When you execute npm start or npm run start or ./start.sh, benchmarks are now run for each module in their own npm process and the results are aggregated.

You can also do npm run start run zod myzod to only benchmark the listed modules at a time.

And most important, does the bias of the ordering go away or does it persist?

sinclairzx81 · Answer 10 · Tue May 17 2022 22:34:17 GMT+0800 (China Standard Time)

@hoeck Hi sure, just ran your branch and it looks like that did the trick. Seems many of the libraries there are giving much better results across the board now, with some crossing the 1 million operations per second mark which is nice to see! Hopefully the updates weren't too bad to implement. Also +1 for adding the ability run individual cases, very useful!

Good work mate!
S

Erik Söhnel · Answer 11 · Tue May 17 2022 23:23:05 GMT+0800 (China Standard Time)

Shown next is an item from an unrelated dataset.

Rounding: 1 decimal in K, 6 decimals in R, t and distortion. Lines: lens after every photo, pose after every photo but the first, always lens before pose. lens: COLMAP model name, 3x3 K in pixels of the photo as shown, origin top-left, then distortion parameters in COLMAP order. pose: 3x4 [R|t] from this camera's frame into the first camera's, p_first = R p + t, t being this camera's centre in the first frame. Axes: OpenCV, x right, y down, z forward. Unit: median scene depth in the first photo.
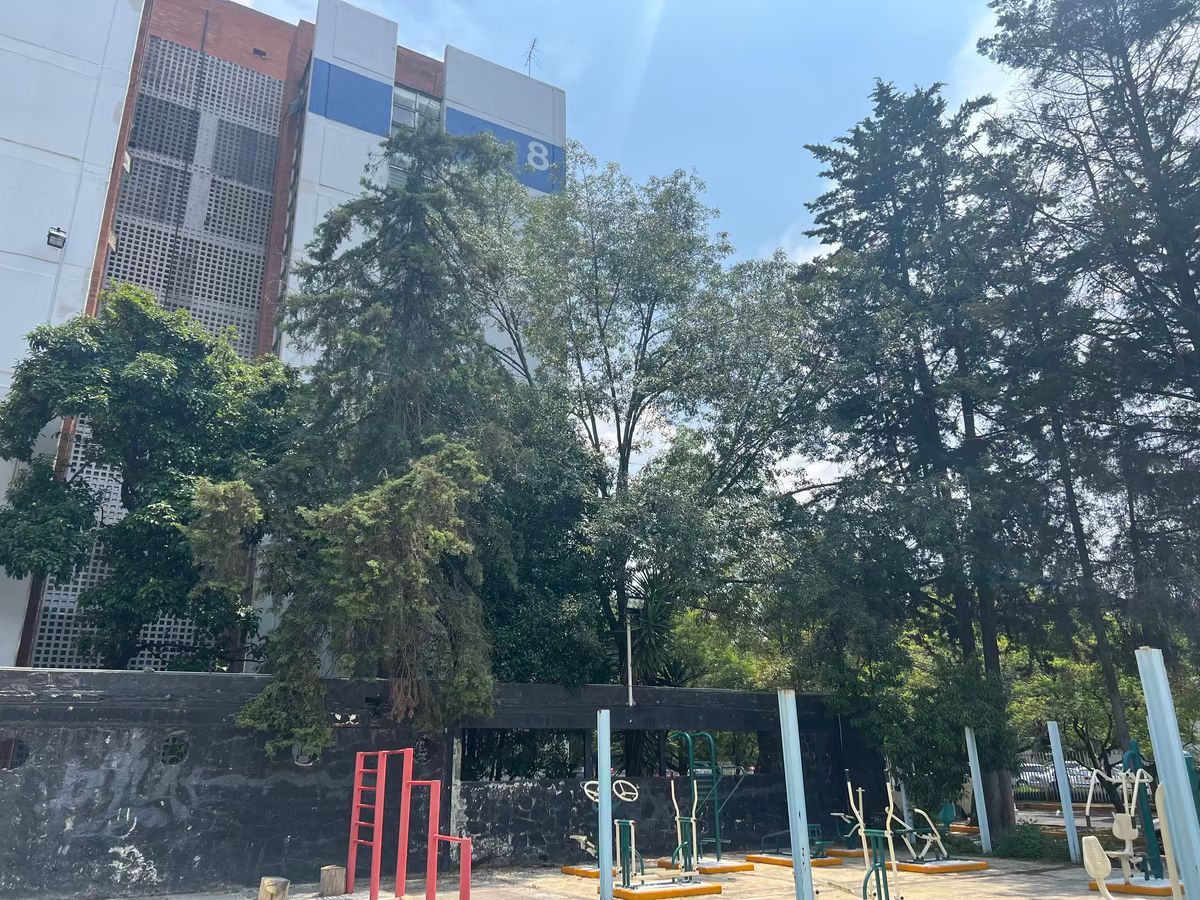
lens RADIAL K [[914.1, 0, 600.0], [0, 914.1, 450.0], [0, 0, 1]] dist [0.047439, -0.036430]
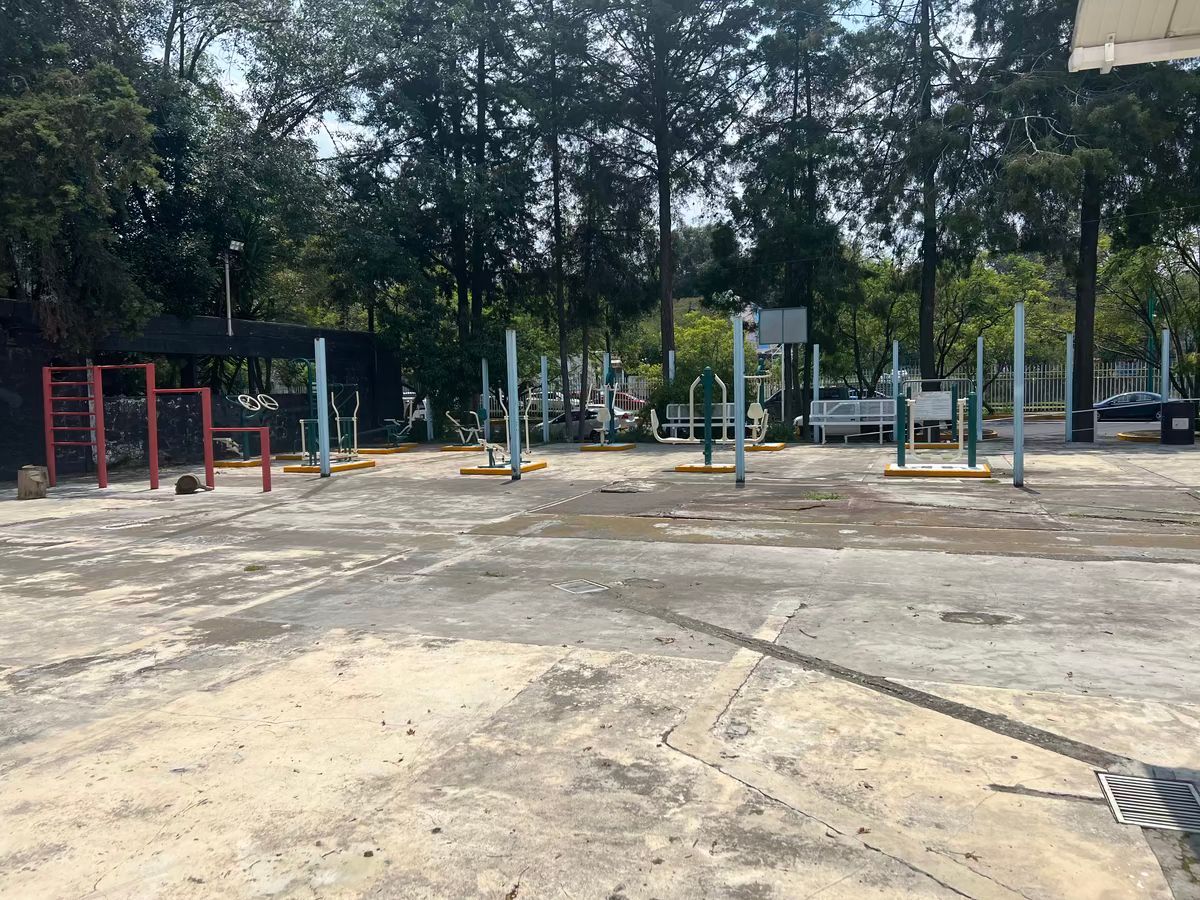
lens RADIAL K [[914.1, 0, 600.0], [0, 914.1, 450.0], [0, 0, 1]] dist [0.047439, -0.036430]
pose [[0.775410, -0.044247, 0.629907, -0.316698], [-0.195481, 0.931719, 0.306083, -0.024593], [-0.600439, -0.360474, 0.713814, -0.127545]]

Thx for the feedback @sinclairzx81 😊 and I am glad that this removed the result bias. I will fix up the linter issues with the PR tomorrow so that we can merge it.

Roman · Answer 12 · Wed May 18 2022 00:56:51 GMT+0800 (China Standard Time)

@hoeck amazing work, as usual! 👍🏼

I'm wondering if we shall add temporarily a notice banner at the top explaining this change, with maybe a link to this issue for details?

Erik Söhnel · Answer 13 · Wed May 18 2022 04:00:43 GMT+0800 (China Standard Time)

I'm wondering if we shall add temporarily a notice banner at the top explaining this change, with maybe a link to this issue for details?

That makes sense, I'll add a simple info message on top of the readme.